O que eu espero mesmo é que ele tenha perdido o avião...


Before Sunset

(Mais um filme fora da minha lista...)
Portei-me bem (só chorei um bocadinho, e ninguém viu), não sei se por me descobrir mais cínica do que eu mesma julgava. Talvez tenha dado por mim a ser mais cínica; talvez seja uma romântica a fingir de cínica; talvez uma cínica a querer ser romântica. Não sei. Sei que tive saudades de mim mesma; saudades dele também.

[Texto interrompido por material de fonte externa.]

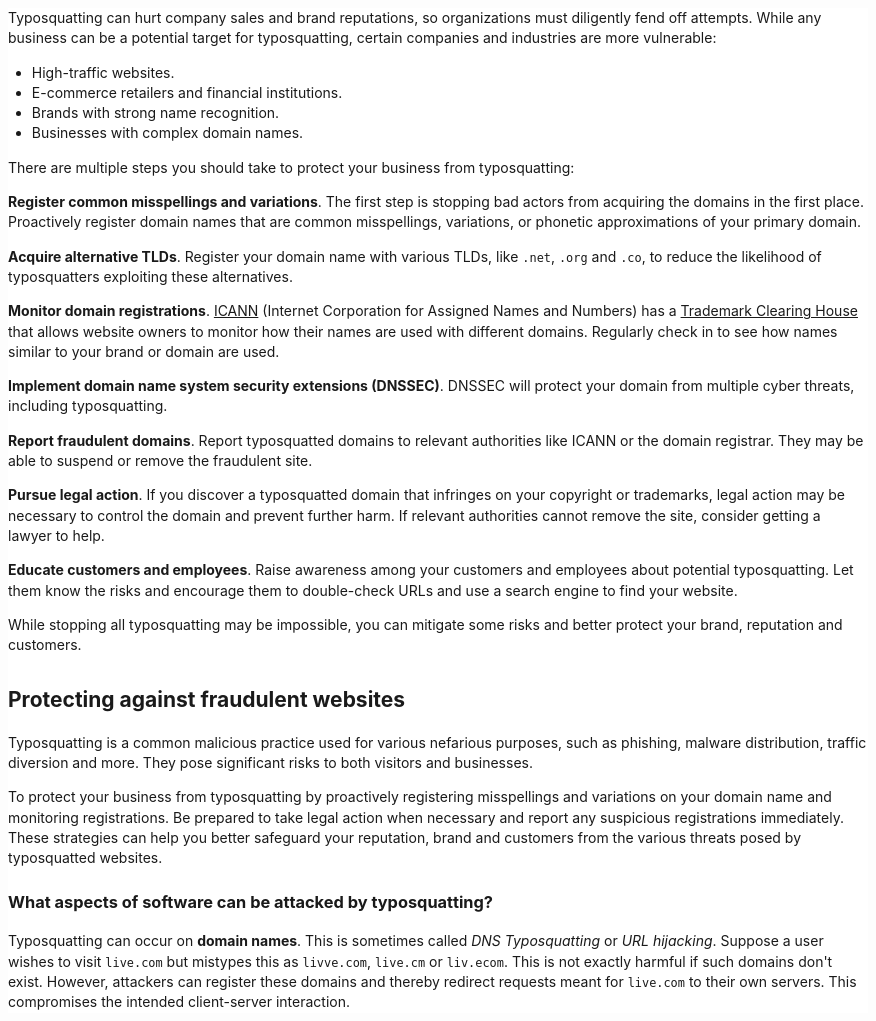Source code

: Typosquatting can hurt company sales and brand reputations, so organizations must diligently fend off attempts. While any business can be a potential target for typosquatting, certain companies and industries are more vulnerable:

* High-traffic websites.
* E-commerce retailers and financial institutions.
* Brands with strong name recognition.
* Businesses with complex domain names.

There are multiple steps you should take to protect your business from typosquatting:

**Register common misspellings and variations**. The first step is stopping bad actors from acquiring the domains in the first place. Proactively register domain names that are common misspellings, variations, or phonetic approximations of your primary domain.

**Acquire alternative TLDs**. Register your domain name with various TLDs, like `.net`, `.org` and `.co`, to reduce the likelihood of typosquatters exploiting these alternatives.

**Monitor domain registrations**. [ICANN](https://www.icann.org/) (Internet Corporation for Assigned Names and Numbers) has a [Trademark Clearing House](https://www.trademark-clearinghouse.com/) that allows website owners to monitor how their names are used with different domains. Regularly check in to see how names similar to your brand or domain are used.

**Implement domain name system security extensions (DNSSEC)**. DNSSEC will protect your domain from multiple cyber threats, including typosquatting.

**Report fraudulent domains**. Report typosquatted domains to relevant authorities like ICANN or the domain registrar. They may be able to suspend or remove the fraudulent site.

**Pursue legal action**. If you discover a typosquatted domain that infringes on your copyright or trademarks, legal action may be necessary to control the domain and prevent further harm. If relevant authorities cannot remove the site, consider getting a lawyer to help.

**Educate customers and employees**. Raise awareness among your customers and employees about potential typosquatting. Let them know the risks and encourage them to double-check URLs and use a search engine to find your website.

While stopping all typosquatting may be impossible, you can mitigate some risks and better protect your brand, reputation and customers.

## Protecting against fraudulent websites

Typosquatting is a common malicious practice used for various nefarious purposes, such as phishing, malware distribution, traffic diversion and more. They pose significant risks to both visitors and businesses.

To protect your business from typosquatting by proactively registering misspellings and variations on your domain name and monitoring registrations. Be prepared to take legal action when necessary and report any suspicious registrations immediately. These strategies can help you better safeguard your reputation, brand and customers from the various threats posed by typosquatted websites.

### What aspects of software can be attacked by typosquatting?

Typosquatting can occur on **domain names**. This is sometimes called _DNS Typosquatting_ or _URL hijacking_. Suppose a user wishes to visit `live.com` but mistypes this as `livve.com`, `live.cm` or `liv.ecom`. This is not exactly harmful if such domains don't exist. However, attackers can register these domains and thereby redirect requests meant for `live.com` to their own servers. This compromises the intended client-server interaction.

sexta-feira, outubro 22, 2004

A vida é um milagre

Ontem resolvi aproveitar a minha recente situação de trabalhadora por conta própria (eufemismo mais ou menos disfarçado para o desemprego) para ir ao cinema à tarde. Com o humor com que estava, melhor enfiar-me uma sala escura e viver outra vida. E do topo da minha lista de filmes a ver saiu A Vida é uma Milagre. Estava lá tudo: excesso, música, dança (que saudades da No Smoking Band!), cocaína ao longo das linhas de comboio, uma mula a tentar o suícídio, guerra e amor. E sonho. Luka e Sabaha rolando na terra, a câmara girando sobre o seu abraço. Lágrimas e risos, a vida é um milagre mesmo.

Mais uma nota sobre Quem tem medo...

O texto é de tal forma que rico que serve múltiplas leituras - descobri-las é um dos prazeres que proporciona - desde o imediatismo do riso (e até as razões para este podem ser desmontadas!) ao choque face à violência - quando esta é explícita. E o título? É apenas a ladainha? Ou há aqui também outras camadas?
Quem tem medo de viver no fio da navalha? Quem tem medo da loucura?